Tornou-se famosa pelo seu discurso filosófico, uma mistura de extrema lucidez e loucura, que abrangia temas como: a vida, Deus, o trabalho e reflexões existenciais acerca de si mesma e da sociedade dos homens. 
"Ela acreditava ter a missão de trazer os princípios éticos básicos para as pessoas que viviam fora do lixo onde ela viveu por 22 anos. Para ela, o verdadeiro lixo são os valores falidos em que vive a sociedade", comentou Marcos Prado, diretor do filme. 
O documentário "Estamira" teve repercussão internacional, angariando muitos prêmios e o reconhecimento da crítica.
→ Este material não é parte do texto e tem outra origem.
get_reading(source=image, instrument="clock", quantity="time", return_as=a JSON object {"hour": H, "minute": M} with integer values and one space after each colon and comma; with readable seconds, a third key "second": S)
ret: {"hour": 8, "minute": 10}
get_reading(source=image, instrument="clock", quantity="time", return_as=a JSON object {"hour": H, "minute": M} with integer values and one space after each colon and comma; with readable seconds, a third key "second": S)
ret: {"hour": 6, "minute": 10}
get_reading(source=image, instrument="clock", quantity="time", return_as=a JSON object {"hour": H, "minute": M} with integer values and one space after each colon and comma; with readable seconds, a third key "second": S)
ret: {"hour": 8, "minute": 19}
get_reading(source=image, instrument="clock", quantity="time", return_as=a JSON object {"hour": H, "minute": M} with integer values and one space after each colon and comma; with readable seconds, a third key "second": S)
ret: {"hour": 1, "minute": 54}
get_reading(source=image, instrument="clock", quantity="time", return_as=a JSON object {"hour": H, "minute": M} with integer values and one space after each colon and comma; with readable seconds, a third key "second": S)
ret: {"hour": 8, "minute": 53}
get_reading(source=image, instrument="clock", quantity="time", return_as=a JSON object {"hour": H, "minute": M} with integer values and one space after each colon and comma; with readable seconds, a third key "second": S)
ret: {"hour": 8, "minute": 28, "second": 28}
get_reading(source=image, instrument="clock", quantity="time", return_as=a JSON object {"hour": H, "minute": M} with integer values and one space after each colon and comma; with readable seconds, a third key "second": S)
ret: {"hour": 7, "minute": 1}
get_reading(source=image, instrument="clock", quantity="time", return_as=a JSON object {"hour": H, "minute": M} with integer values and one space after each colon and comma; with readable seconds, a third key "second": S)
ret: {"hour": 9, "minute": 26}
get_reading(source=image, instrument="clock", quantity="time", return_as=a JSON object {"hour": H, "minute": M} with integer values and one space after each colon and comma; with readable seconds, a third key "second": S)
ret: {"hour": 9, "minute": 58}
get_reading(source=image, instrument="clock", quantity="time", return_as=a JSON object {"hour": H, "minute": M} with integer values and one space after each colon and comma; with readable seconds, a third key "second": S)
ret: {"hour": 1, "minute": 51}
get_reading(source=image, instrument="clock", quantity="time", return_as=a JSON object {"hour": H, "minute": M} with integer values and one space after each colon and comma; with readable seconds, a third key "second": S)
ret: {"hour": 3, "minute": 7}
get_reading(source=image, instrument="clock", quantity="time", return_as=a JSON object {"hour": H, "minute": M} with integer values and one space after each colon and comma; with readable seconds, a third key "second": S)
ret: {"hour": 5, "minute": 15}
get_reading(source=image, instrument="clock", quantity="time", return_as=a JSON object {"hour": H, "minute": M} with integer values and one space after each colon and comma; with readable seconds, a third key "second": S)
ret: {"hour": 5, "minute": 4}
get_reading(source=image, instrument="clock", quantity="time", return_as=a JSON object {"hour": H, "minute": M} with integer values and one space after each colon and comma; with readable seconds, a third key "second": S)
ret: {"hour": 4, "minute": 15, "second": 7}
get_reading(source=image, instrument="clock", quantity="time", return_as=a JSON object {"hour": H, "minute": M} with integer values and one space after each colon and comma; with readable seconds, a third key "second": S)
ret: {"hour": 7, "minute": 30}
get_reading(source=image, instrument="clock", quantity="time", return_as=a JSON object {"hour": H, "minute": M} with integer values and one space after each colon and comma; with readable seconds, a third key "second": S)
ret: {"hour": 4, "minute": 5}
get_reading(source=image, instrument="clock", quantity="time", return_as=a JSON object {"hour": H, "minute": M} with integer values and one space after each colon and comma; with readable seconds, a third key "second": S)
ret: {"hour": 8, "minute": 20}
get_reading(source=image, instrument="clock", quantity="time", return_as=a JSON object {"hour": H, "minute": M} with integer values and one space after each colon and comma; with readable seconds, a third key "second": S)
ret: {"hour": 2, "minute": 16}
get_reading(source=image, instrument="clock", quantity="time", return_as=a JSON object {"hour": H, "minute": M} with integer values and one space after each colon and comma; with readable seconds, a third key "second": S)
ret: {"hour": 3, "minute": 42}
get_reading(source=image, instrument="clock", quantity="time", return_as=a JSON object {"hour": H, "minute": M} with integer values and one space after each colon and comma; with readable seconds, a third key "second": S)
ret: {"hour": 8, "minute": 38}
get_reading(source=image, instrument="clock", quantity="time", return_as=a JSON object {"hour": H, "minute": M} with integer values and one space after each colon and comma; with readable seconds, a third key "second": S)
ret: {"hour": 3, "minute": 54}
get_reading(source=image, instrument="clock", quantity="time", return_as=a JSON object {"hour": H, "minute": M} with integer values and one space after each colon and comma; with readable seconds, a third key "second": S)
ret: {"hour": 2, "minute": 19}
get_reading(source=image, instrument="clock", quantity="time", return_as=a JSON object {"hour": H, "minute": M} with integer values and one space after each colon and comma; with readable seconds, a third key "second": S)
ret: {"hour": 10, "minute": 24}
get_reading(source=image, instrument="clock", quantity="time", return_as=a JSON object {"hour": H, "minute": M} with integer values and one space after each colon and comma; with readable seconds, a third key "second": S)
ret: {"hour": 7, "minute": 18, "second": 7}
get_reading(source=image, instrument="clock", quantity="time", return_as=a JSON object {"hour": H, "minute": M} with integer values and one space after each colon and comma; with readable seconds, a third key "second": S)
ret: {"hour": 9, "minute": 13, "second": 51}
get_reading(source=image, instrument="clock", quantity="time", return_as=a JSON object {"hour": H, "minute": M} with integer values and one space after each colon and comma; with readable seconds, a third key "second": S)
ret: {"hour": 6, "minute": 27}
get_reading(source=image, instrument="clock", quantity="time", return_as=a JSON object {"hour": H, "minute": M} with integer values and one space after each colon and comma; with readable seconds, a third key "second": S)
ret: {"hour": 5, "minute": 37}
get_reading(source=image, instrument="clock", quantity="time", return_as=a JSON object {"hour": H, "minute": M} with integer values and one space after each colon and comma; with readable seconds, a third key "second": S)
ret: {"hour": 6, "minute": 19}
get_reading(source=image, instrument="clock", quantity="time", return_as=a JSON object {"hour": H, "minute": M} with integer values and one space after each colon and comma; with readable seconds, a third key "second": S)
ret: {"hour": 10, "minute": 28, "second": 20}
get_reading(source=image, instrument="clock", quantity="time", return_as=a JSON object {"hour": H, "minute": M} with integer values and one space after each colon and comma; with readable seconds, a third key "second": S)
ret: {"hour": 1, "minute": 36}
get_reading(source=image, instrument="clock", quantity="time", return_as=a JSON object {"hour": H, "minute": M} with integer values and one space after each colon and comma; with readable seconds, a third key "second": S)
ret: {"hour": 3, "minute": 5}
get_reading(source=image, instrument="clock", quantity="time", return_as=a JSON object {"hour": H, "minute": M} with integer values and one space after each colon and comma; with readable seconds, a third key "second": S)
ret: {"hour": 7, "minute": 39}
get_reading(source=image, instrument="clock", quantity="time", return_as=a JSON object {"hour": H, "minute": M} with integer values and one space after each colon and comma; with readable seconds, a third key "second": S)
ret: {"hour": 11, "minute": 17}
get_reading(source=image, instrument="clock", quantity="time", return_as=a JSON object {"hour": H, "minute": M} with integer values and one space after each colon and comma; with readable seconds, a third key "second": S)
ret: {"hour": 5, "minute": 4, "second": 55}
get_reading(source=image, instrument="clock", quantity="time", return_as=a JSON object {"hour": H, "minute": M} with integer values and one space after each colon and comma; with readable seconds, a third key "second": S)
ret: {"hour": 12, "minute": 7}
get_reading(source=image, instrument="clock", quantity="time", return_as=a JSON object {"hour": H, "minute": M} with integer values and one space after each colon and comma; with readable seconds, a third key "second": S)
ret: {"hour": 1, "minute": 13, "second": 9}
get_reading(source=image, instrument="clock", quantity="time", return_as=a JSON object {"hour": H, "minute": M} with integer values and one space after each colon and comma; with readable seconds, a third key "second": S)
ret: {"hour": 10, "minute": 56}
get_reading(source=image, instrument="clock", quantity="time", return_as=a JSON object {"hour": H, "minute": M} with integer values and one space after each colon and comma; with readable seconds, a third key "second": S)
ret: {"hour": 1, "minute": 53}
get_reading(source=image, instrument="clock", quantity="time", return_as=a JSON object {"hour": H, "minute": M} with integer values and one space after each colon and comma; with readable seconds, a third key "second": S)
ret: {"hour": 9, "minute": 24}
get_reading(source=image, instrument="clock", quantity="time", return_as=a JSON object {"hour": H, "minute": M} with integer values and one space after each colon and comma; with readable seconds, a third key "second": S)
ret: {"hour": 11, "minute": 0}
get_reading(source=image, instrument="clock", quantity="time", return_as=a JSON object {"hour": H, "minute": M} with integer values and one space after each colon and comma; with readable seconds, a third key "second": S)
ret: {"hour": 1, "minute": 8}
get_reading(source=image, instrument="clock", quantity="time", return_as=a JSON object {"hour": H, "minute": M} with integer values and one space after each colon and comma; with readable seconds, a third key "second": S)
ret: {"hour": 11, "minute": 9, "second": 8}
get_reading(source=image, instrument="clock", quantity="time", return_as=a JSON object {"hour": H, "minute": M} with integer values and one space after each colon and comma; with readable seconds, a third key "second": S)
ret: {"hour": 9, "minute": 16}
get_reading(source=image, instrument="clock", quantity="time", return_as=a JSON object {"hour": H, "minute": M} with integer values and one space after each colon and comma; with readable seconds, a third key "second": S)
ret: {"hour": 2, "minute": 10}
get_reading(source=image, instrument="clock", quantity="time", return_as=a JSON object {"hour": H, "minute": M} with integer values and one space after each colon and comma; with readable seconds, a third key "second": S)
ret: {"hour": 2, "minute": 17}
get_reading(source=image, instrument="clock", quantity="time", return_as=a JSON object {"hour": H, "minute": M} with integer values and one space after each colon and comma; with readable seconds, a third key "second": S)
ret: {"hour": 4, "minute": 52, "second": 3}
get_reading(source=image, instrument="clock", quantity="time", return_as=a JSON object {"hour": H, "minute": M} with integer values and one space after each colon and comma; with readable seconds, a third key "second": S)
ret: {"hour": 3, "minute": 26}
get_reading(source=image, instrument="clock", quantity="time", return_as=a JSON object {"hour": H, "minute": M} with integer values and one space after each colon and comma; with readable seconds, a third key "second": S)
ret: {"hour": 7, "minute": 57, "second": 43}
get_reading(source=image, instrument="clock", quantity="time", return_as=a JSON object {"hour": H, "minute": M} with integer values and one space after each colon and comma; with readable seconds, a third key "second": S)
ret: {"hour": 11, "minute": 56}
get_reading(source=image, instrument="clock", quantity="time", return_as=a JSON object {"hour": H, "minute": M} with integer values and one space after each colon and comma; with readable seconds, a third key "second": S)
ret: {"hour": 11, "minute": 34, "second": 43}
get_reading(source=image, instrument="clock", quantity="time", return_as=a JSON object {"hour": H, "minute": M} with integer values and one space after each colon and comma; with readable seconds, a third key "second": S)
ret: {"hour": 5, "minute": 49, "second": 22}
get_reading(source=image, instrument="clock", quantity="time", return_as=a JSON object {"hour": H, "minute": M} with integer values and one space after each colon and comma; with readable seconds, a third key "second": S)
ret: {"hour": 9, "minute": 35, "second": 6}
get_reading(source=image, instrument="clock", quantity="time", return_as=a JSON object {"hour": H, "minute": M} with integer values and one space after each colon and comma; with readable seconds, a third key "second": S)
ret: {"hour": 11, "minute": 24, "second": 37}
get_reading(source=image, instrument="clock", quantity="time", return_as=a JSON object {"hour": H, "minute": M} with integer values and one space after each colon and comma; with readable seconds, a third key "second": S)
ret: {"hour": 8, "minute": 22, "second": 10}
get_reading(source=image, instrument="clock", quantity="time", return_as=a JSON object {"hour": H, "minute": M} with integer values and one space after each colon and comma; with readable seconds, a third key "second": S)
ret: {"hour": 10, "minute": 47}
Estamira, que sofria de diabetes, morreu aos 70 anos por consequência de uma septicemia; ela foi internada no dia 26 de setembro por causa de uma infecção no braço e após dois dias no aguardo de atendimento no corredor do hospital, o quadro avançou para uma infecção generalizada, à qual ela não resistiu e faleceu no Hospital Miguel Couto, no Rio de Janeiro em 28 de setembro de 2011. 

Marcos Prado, diretor do documentário que retratou parte de sua vida cotidiana, lançou uma nota de pesar e lamentou o descaso que ele e Ernani, filho de Estamira, dizem ter sofrido Estamira.
Na nota, entre outras Marcos Prado relata "Estamira ficou invisível pela falência e deficiência de nossas instituições públicas. Morreu depois de ficar dois dias esperando por atendimento nos corredores da morte do serviço público de saúde do Hospital Miguel Couto. 
Ela estava com uma grave infecção no braço, mas foi tardiamente atendida. Obrigado meus políticos de Brasília, do Rio de Janeiro, que roubam nosso dinheiro e enfiam sei lá onde".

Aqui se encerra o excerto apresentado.